Top positive review
18 people found this helpful
Affordable USB storage
on 16 May 2011
I recently got to the point where my PC's data storage disc was almost full (1.3TB of a 1.5TB disc) which left me the option of another internal disc or investigating some external storage. Having previously bought a dual drive external hard drive enclosure, the advantages were obvious to me (and if nothing else, in the event of having to race out of the house in an emergency, picking up the drive enclosure would be far easier than picking up the PC).
I settled on the Icy Box enclosure, having previously bought their products and been pleased with the performance and styling. The item arrived within a few days of ordering and as usual, the item arrived packed in a second cardboard box (I appreciate the touch, Amazon, but question whether it was strictly necessary or environmentally friendly).
On opening the retail box the contents were neatly packaged and held in place by an internal foam scaffold. The enclosure itself looked comparatively small and was made out of what looked and felt like black-anodised aluminium, with a silver surround to the grille of the fascia and was very light. However, when set up against my old USB2 external enclosure, the USB3 enclosure was pretty similar in size, although it was lighter than its USB2 cousin. It came with an external mains power supply (clearly it's not USB powered) and a USB3 lead as well as a small booklet containing multi-lingual instructions.
Installation of the SATA hard drives was a rediculously simple affair: the fascia unclipped from underneath, lifted up and off the front revealing two slots behind it (think of a typical 2-slot toaster). Orientated correctly, the drives slide in easily and require nothing more than a small push to make sure the ports at the rear seat into the connectors in the enclosure. Then the fascia is replaced with a slide and click. There: done!
Connecting the enclosure to the power supply and the PC (via a PCIe USB3 expansion card) was painless, as was turning on the power switch on the back of the enclosure. It seems that by default turning on the power also turns on the integral fan which doesn't make the unit silent, but doesn't add appreciably to the relatively minimal noise my PC generates anyway. After a few more minutes of configuring the drives in Windows (Win7 64bit), I had both the installed 2TB Seagate EcoGreen drives available (about 1.85TB each after formatting) and I transfered the data from my congested internal data drive to the external enclosure. I have to admit that the enclosure did become quite warm during the transfer - not hot, but very warm.

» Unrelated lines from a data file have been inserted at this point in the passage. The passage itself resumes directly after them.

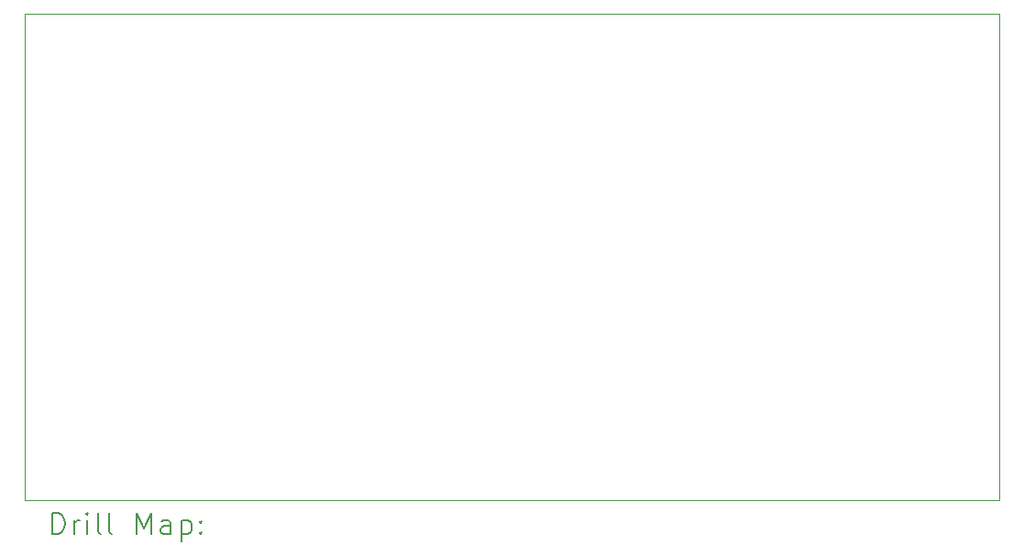
<source format=gbr>
%FSLAX45Y45*%
G04 Gerber Fmt 4.5, Leading zero omitted, Abs format (unit mm)*
G04 Created by KiCad (PCBNEW (6.0.0)) date 2022-06-07 13:13:02*
%MOMM*%
%LPD*%
G01*
G04 APERTURE LIST*
%TA.AperFunction,Profile*%
%ADD10C,0.100000*%
%TD*%
%ADD11C,0.200000*%
G04 APERTURE END LIST*
D10*
X10040000Y-6825000D02*
X10040000Y-11325000D01*
X10040000Y-11325000D02*
X19040000Y-11325000D01*
X19040000Y-6825000D02*
X10040000Y-6825000D01*
X19040000Y-11325000D02*
X19040000Y-6825000D01*
D11*
X10292619Y-11640476D02*
X10292619Y-11440476D01*
X10340238Y-11440476D01*
X10368810Y-11450000D01*
X10387857Y-11469048D01*
X10397381Y-11488095D01*
X10406905Y-11526190D01*
X10406905Y-11554762D01*
X10397381Y-11592857D01*
X10387857Y-11611905D01*
X10368810Y-11630952D01*
X10340238Y-11640476D01*
X10292619Y-11640476D01*
X10492619Y-11640476D02*
X10492619Y-11507143D01*
X10492619Y-11545238D02*
X10502143Y-11526190D01*
X10511667Y-11516667D01*
X10530714Y-11507143D01*
X10549762Y-11507143D01*
X10616429Y-11640476D02*
X10616429Y-11507143D01*
X10616429Y-11440476D02*
X10606905Y-11450000D01*
X10616429Y-11459524D01*
X10625952Y-11450000D01*
X10616429Y-11440476D01*
X10616429Y-11459524D01*
X10740238Y-11640476D02*
X10721190Y-11630952D01*
X10711667Y-11611905D01*
X10711667Y-11440476D01*
X10845000Y-11640476D02*
X10825952Y-11630952D01*
X10816429Y-11611905D01*
X10816429Y-11440476D01*
X11073571Y-11640476D02*
X11073571Y-11440476D01*
X11140238Y-11583333D01*
X11206905Y-11440476D01*
X11206905Y-11640476D01*
X11387857Y-11640476D02*
X11387857Y-11535714D01*
X11378333Y-11516667D01*
X11359286Y-11507143D01*
X11321190Y-11507143D01*
X11302143Y-11516667D01*
X11387857Y-11630952D02*
X11368809Y-11640476D01*
X11321190Y-11640476D01*
X11302143Y-11630952D01*
X11292619Y-11611905D01*
X11292619Y-11592857D01*
X11302143Y-11573809D01*
X11321190Y-11564286D01*
X11368809Y-11564286D01*
X11387857Y-11554762D01*
X11483095Y-11507143D02*
X11483095Y-11707143D01*
X11483095Y-11516667D02*
X11502143Y-11507143D01*
X11540238Y-11507143D01*
X11559286Y-11516667D01*
X11568809Y-11526190D01*
X11578333Y-11545238D01*
X11578333Y-11602381D01*
X11568809Y-11621428D01*
X11559286Y-11630952D01*
X11540238Y-11640476D01*
X11502143Y-11640476D01*
X11483095Y-11630952D01*
X11664048Y-11621428D02*
X11673571Y-11630952D01*
X11664048Y-11640476D01*
X11654524Y-11630952D01*
X11664048Y-11621428D01*
X11664048Y-11640476D01*
X11664048Y-11516667D02*
X11673571Y-11526190D01*
X11664048Y-11535714D01*
X11654524Y-11526190D01*
X11664048Y-11516667D01*
X11664048Y-11535714D01*
M02*

</source>
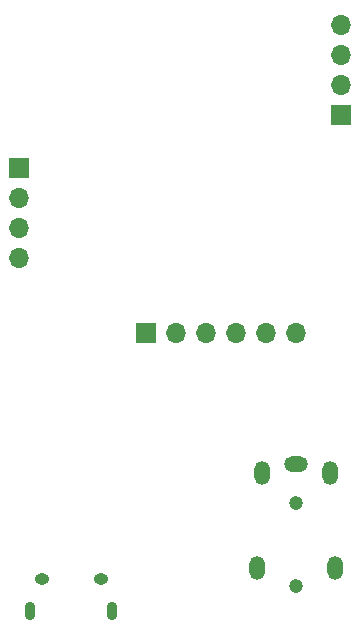
<source format=gbr>
%TF.GenerationSoftware,KiCad,Pcbnew,(6.0.0)*%
%TF.CreationDate,2022-02-27T19:02:29-06:00*%
%TF.ProjectId,Squeezecheap,53717565-657a-4656-9368-6561702e6b69,rev?*%
%TF.SameCoordinates,Original*%
%TF.FileFunction,Soldermask,Bot*%
%TF.FilePolarity,Negative*%
%FSLAX46Y46*%
G04 Gerber Fmt 4.6, Leading zero omitted, Abs format (unit mm)*
G04 Created by KiCad (PCBNEW (6.0.0)) date 2022-02-27 19:02:29*
%MOMM*%
%LPD*%
G01*
G04 APERTURE LIST*
%ADD10C,1.193800*%
%ADD11O,1.320800X2.006600*%
%ADD12O,2.006600X1.320800*%
%ADD13R,1.700000X1.700000*%
%ADD14O,1.700000X1.700000*%
%ADD15O,1.250000X0.950000*%
%ADD16O,0.890000X1.550000*%
G04 APERTURE END LIST*
D10*
%TO.C,J2*%
X106045000Y-80434180D03*
X106045000Y-87433150D03*
D11*
X102745540Y-85933399D03*
X109344460Y-85933399D03*
X108894880Y-77933550D03*
X103195120Y-77933550D03*
D12*
X106045000Y-77133450D03*
%TD*%
D13*
%TO.C,J3*%
X109855000Y-47615000D03*
D14*
X109855000Y-45075000D03*
X109855000Y-42535000D03*
X109855000Y-39995000D03*
%TD*%
D15*
%TO.C,J1*%
X89495000Y-86865000D03*
D16*
X90495000Y-89565000D03*
X83495000Y-89565000D03*
D15*
X84495000Y-86865000D03*
%TD*%
D13*
%TO.C,J4*%
X93345000Y-66040000D03*
D14*
X95885000Y-66040000D03*
X98425000Y-66040000D03*
X100965000Y-66040000D03*
X103505000Y-66040000D03*
X106045000Y-66040000D03*
%TD*%
D13*
%TO.C,J5*%
X82550000Y-52080000D03*
D14*
X82550000Y-54620000D03*
X82550000Y-57160000D03*
X82550000Y-59700000D03*
%TD*%
M02*

</source>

However, the data transfer rate was pretty rapid (I seem to recall seeing a burst rate of 105MB/sec initially, but which settled to a rate of 65-85MB/sec). In routine use the amount of data shuttling in and out of the discs in the enclosure is far less and I've not noticed as dramatic a temperature rise (at idle it's barely warm, and cooler than the USB2 enclosure it sits next to).
The status lights on the front flash to indicate activity, as well as providing some trouble-shooting capability for faults (for which, read the booklet). At the back are some dip-switches which allow you to configure the unit for various RAID modes. My enclosure came with JBOD set up as default which I elected to continue using to get the full size of the installed discs, so I can't comment on the RAID functions. However, the booklet reports RAID 0 and RAID 1 to be available (and changing RAID mode requires a reformat before use), while the unit apparently has no limit to the size hard drives it will accept. Additionally, there is a Kensington lock slot at the back: nice touch, but as far as I can see it doesn't prevent anyone popping open the fascia and removing the hard drives.
In the month since purchase the unit has behaved impeccably and has given my PC much needed breathing space. Based on my experience so far, I can easily recommend this product to anyone needing a USB3 capable, dual hard-drive external enclosure, and even more so if the price falls below the £ I paid for it.